Ainsi sont regroupées sous ce vocable, différentes actions contestataires telles que le
terrorisme, la guérilla, l’insurrection, les actions de subversion ou de propagande, la grève, le
sabotage, tout ce qui se construit en opposition à un Etat, sans que les acteurs ne soient
eux-mêmes agents étatiques. Plutôt que de rechercher la confrontation directe et une victoire
militaire, les mouvements irréguliers contournent la puissance de leurs adversaires en se
dérobant à leurs attaques et en agissant parmi les populations. Comme le dit Bernard Wicht à
propos de la guerre révolutionnaire, elle « vise ainsi les forces morales (mécontentement des
populations, processus de décision politique) plutôt que les forces matérielles (armée, capacité
industrielle de faire la guerre). Elle s’inscrit dans la durée et poursuit l’usure et la fatigue de
l’adversaire plutôt qu’une décision rapide.

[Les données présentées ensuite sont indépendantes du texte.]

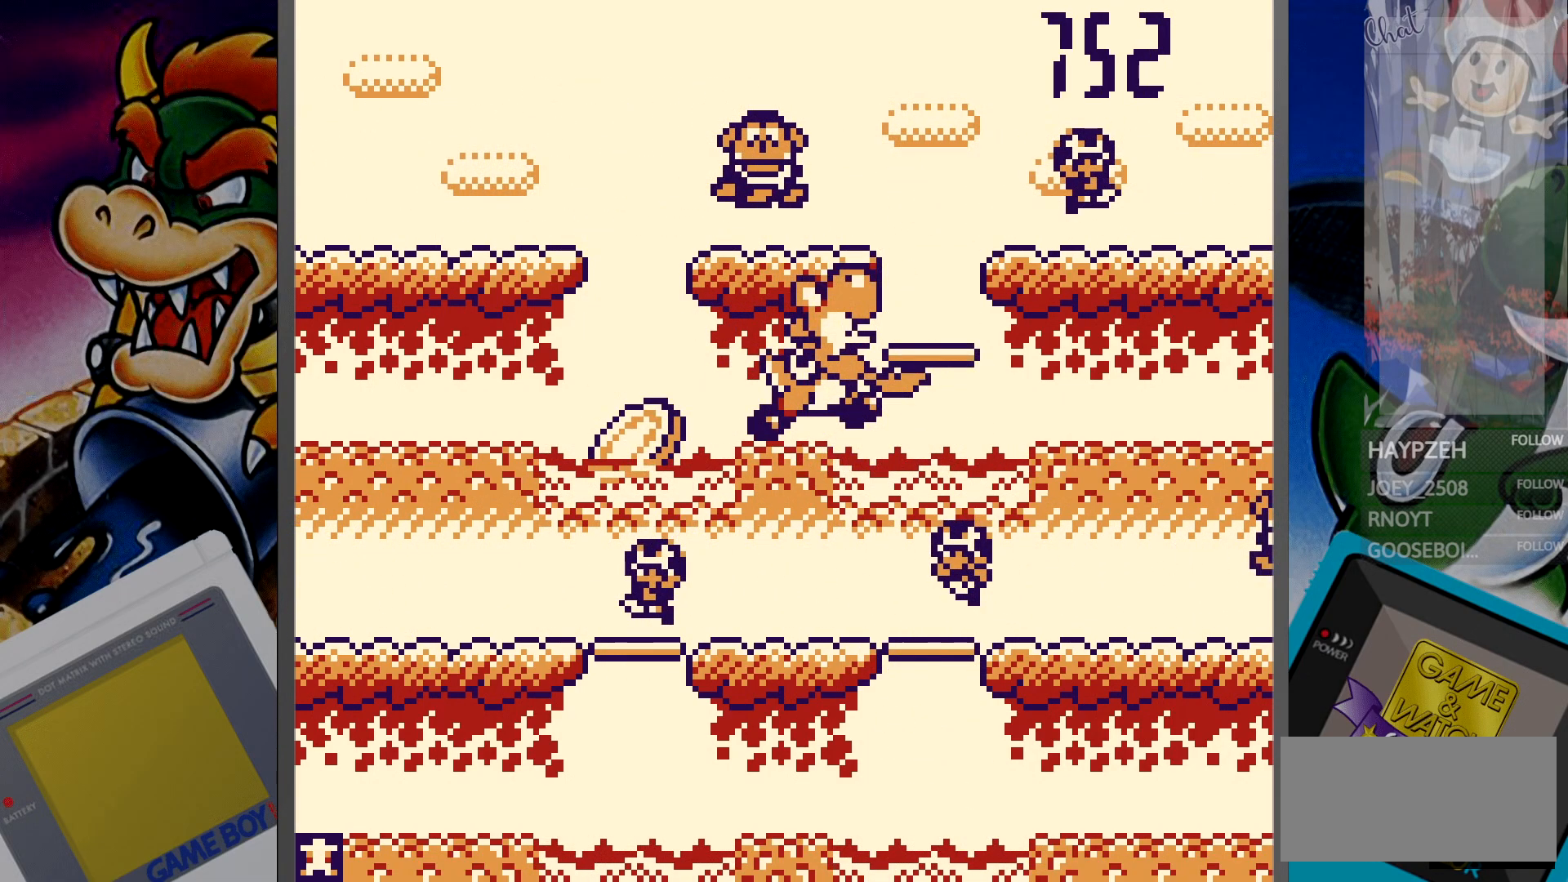
{"buttons": ["DPAD_LEFT"], "events": [[67, "DPAD_UP", "up"], [450, "DPAD_LEFT", "down"]]}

Elle ne recherche pas en priorité à obtenir la
décision sur le champ de bataille (stratégie directe), mais bel et bien à déstabiliser
politiquement et moralement l’adversaire (stratégie indirecte). »
1
La qualification de guerre irrégulière n’obtient pas pour autant de consensus dans la
communauté doctrinale occidentale. Elle jouxte d’autres dénominations toutes porteuses de
sens et d’enjeux spécifiques, et aussi nombreuses qu’il y a de théoriciens ou de courants
idéologiques. Ainsi peut-on entendre parler de « petite guerre », de guerre « révolutionnaire »,
« asymétrique », « contre-insurrectionnelle », « hybride » ou « bâtarde », et bien d’autres
encore... Comme je l’ai dit, le choix d’une dénomination n’est pas neutre dans le cadre des
conflits qui nous intéressent, et conditionne déjà en partie la manière dont sera traité le sujet.
Dans le cadre de notre étude centrée autour des puissances occidentales et de leur difficile
appréhension de ces conflits, la nomination de « guerre irrégulière » apparaît toute justifiée.
Aussi, nous chercherons à expliquer pourquoi l’Occident rencontre tant de difficultés dans le
traitement de ces conflits.
1
Bernard WICHT, Guerre révolutionnaire et guerre non conventionnelle, Cours d’introduction à la Stratégie
donné par l’auteur à la Faculté des sciences sociales et politiques de l’Université de Lausanne.